Despite the impressive gimmick, Dior's creative director Kim Jones told AFP the stark, metallic set design was aimed at putting the focus on the outfits -- not always the case in the publicity-hungry world of high fashion.
"The thing about what I do is that they are always real clothes. I really think about what the customer wants," Jones told AFP at Dior's showroom next to the Arc de Triomphe.
Dior has increasingly been the yin to the yang of its poppier LVMH stablemate Louis Vuitton.
The contrast was again striking after the debut earlier this week of Pharrell Williams as Louis Vuitton designer, which turned the historic Pont Neuf into an open-air club, and was more concert than catwalk.
Jones previously ran menswear at Louis Vuitton himself and helped pioneer the blend of luxury and streetwear that has driven huge growth at the brand.
But now at Dior, he focuses on the house's fabled past, and his new collection drew heavily on its famous "cannage" crosshatch pattern along with leopard prints from the days when Yves Saint Laurent was creative director in the late 1950s.
"I wanted to go back to what Dior was, the New Look but seen via the New Wave with a punky edge to it, turning the leopard print from Saint Laurent into something that could be a revolutionary's vest or something," said Jones.
He says the back catalogue is an endless source of inspiration.

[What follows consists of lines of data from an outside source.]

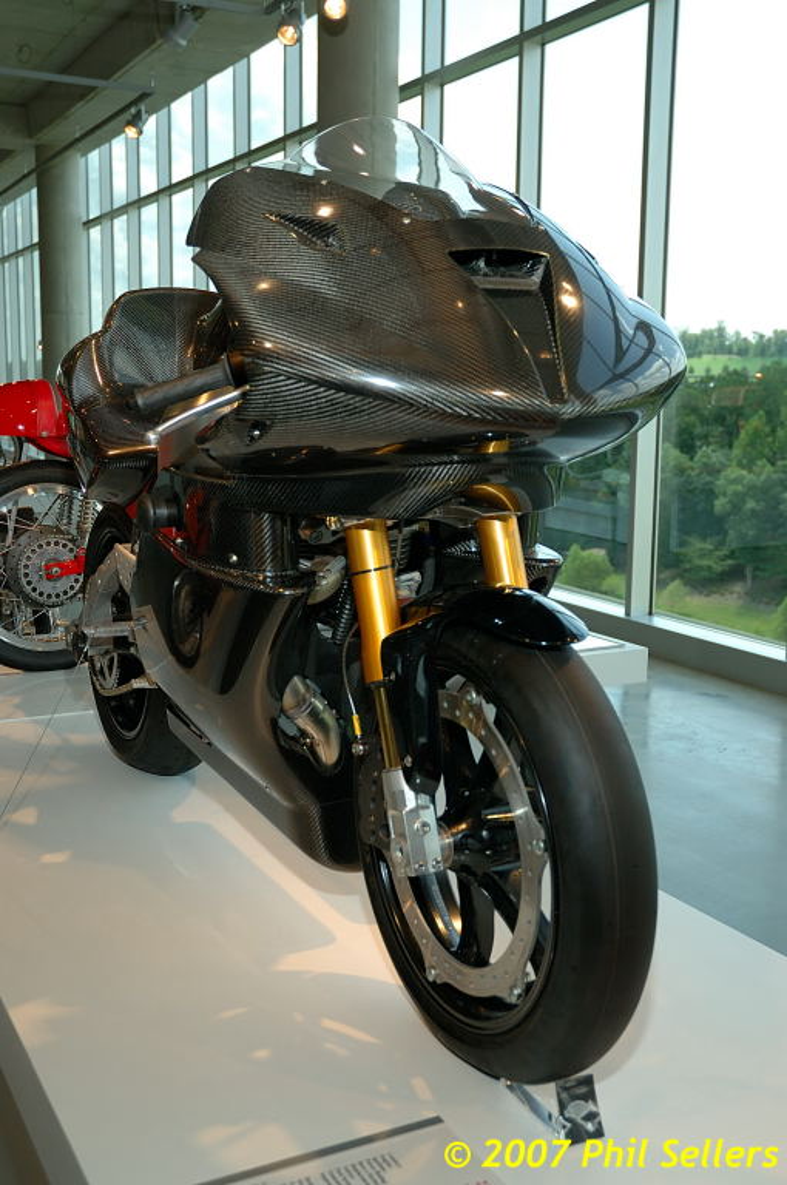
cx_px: 394
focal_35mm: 40
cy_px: 592
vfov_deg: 48.0
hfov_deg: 32.9
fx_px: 1332
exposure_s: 1/125
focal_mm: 27
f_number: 3.8
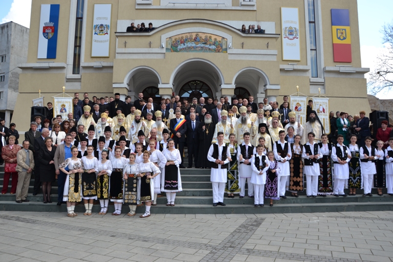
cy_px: 131
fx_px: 295
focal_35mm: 27
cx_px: 196
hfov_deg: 67.4
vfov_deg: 47.9
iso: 100
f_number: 6.3
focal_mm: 18
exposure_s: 1/160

"You can look at a couple of couture pieces and pull out enough for a whole season. That's the magic of it. It was actually very masculine the fabrics that (Dior) used. The way the patterns were done was very interesting," he said.
- 'A bit of shopping' -
The interview was briefly interrupted by the appearance of Hollywood star Demi Moore, a close friend whom he referred to as "my wife", along with her tiny chihuahua Pilaf in a pouch on her front -- designed, naturally, by Jones.
Moore famously walked the runway in 2021 for Fendi, where Jones has another job as womenswear and couture director.
Jones, 49, said he was also slightly distracted by a redesign at his London home -- printouts showed works by Francis Bacon and Lucian Freud on his walls, along with a pile of first editions by Virginia Woolf and her handbag, evidence of his long-standing obsession with the Bloomsbury Group.
He was also checking out an Old Masters auction at Christie's: "Just doing a bit of shopping," he quipped.